News & Insights 26 August 2020

Is activity intensity important in reducing health risk?

New research from the Epidemiology Unit at the University of Cambridge, published in the peer-reviewed medical journal Nature Medicine, considers the use of physical activity for personalised prevention of future health risk.

Whilst physical activity of any kind is beneficial for one’s health profile, this large-scale study enhanced our knowledge of the role of intensity in physical activity and concluded that higher intensities may elicit additional health benefits.

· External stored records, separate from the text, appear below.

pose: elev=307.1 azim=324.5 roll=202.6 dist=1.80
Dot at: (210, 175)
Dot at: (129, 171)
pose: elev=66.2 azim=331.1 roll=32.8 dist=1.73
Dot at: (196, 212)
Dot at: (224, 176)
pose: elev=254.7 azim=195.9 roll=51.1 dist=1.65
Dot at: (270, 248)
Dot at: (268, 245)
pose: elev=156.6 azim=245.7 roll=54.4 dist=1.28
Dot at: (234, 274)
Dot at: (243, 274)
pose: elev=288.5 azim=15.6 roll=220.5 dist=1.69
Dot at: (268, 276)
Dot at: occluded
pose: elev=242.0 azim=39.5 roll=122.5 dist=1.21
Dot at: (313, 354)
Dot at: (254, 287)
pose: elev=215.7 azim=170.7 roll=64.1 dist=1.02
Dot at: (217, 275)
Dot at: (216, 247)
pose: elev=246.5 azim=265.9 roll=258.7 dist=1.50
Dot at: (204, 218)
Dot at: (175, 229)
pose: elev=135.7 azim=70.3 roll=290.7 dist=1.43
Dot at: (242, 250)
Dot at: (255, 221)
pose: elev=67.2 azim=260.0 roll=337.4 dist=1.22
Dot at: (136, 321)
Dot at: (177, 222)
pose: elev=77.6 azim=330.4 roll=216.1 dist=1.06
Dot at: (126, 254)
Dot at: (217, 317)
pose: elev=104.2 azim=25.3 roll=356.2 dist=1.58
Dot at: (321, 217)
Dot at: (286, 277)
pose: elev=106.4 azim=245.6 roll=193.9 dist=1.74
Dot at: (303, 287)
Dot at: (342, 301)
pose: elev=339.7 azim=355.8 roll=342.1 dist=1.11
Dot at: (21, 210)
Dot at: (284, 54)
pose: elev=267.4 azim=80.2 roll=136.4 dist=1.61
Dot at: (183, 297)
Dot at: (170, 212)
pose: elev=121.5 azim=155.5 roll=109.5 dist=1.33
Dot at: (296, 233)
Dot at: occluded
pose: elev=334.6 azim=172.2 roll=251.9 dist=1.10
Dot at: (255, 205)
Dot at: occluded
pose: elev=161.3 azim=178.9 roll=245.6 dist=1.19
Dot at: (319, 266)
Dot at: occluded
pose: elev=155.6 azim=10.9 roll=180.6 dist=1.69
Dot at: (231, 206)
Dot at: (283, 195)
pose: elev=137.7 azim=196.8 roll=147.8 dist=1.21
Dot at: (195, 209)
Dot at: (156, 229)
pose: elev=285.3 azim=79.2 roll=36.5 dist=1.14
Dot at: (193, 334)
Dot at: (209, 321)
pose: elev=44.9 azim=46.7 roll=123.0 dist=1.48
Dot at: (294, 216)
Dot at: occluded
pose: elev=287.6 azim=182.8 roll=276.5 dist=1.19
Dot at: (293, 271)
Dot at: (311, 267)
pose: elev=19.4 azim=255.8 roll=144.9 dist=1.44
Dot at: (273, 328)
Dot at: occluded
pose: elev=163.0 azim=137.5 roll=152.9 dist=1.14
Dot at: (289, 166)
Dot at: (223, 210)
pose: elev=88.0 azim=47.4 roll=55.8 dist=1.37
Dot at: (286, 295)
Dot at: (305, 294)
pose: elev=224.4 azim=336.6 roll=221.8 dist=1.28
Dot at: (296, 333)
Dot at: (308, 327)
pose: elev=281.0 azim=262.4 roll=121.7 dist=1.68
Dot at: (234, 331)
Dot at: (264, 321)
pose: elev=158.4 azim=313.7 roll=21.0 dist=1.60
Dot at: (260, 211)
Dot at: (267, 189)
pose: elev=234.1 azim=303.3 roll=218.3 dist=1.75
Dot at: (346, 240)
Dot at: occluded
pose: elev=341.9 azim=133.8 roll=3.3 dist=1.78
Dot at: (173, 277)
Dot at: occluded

Low intensity and incidental movements that accumulate throughout the day have previously been difficult to accurately capture and measure. However, the rise of wearable technologies has enabled researchers to more readily detect these smaller movements. Wearable devices that monitor physical activity are currently increasing in popularity, with projections that their usage will increase more than five-fold in the next 5 years. Dr Søren Brage, a senior author on the paper, highlighted their utility in capturing the physical activity profiles of large cohorts, enabling researchers to “disentangle the roles of volume and intensity of activity in influencing future health”.

Within the study, activity was expressed as physical activity energy expenditure (PAEE) and researchers determined the percentage of this that could be attributed to moderate and vigorous activity (MVPA). Whilst accumulating a PAEE of 20kJ/kg/day was associated with a 37% reduction in risk of all-cause mortality, a PAEE of 30kJ/kg/day was associated with a 69% reduction of risk compared with a PAEE of 15kJ/kg/day. The percentage of MVPA was a similarly significant determining factor for risk. Accumulating 20% of PAEE from MVPA reduced risk of all-cause mortality by 56% and a 60% proportion was associated with a 91% lower risk compared with 5%. Different combinations of total PAEE and proportion from MVPA were associated with different reductions in risk. This knowledge affords individuals with an informed choice, enabling them to trial varying combinations of both total physical activity and the intensities of these activities, to amass different risk reductions.

“Our results show that doing more activity of any intensity is beneficial, but that expending those calories in more intense activity is better still. By gradually building up the intensity of physical activity we do each day, we can improve our future health,” said Dr Tessa Strain, lead author of the paper.

Whilst the underlying intensity contributions of each individual varied drastically as a result of the large scale of the study, with nearly 100,000 participants being enrolled from UK Biobank, the findings remained consistent. This was despite many participants having a range of pre-existing conditions including diabetes, heart disease and cancers, many which may limit physical activity levels. Pre-existing conditions therefore do not need to act as a barrier to an active lifestyle, or limit your ability to maintain a positive health profile.

At KiActiv® we aim to empower individuals to understand the value of their everyday movement and establish what activity is the right fit for them as an individual. Whilst the benefits of higher intensity activity are clear, it is not a necessity for good health. The results simultaneously highlight that activity volumes accumulated almost exclusively through light activity can still reduce mortality rate by 50%, supporting our personalised philosophy that multiple pathways exist for individuals to follow to maintain good health – every individual should choose the path that works best for them!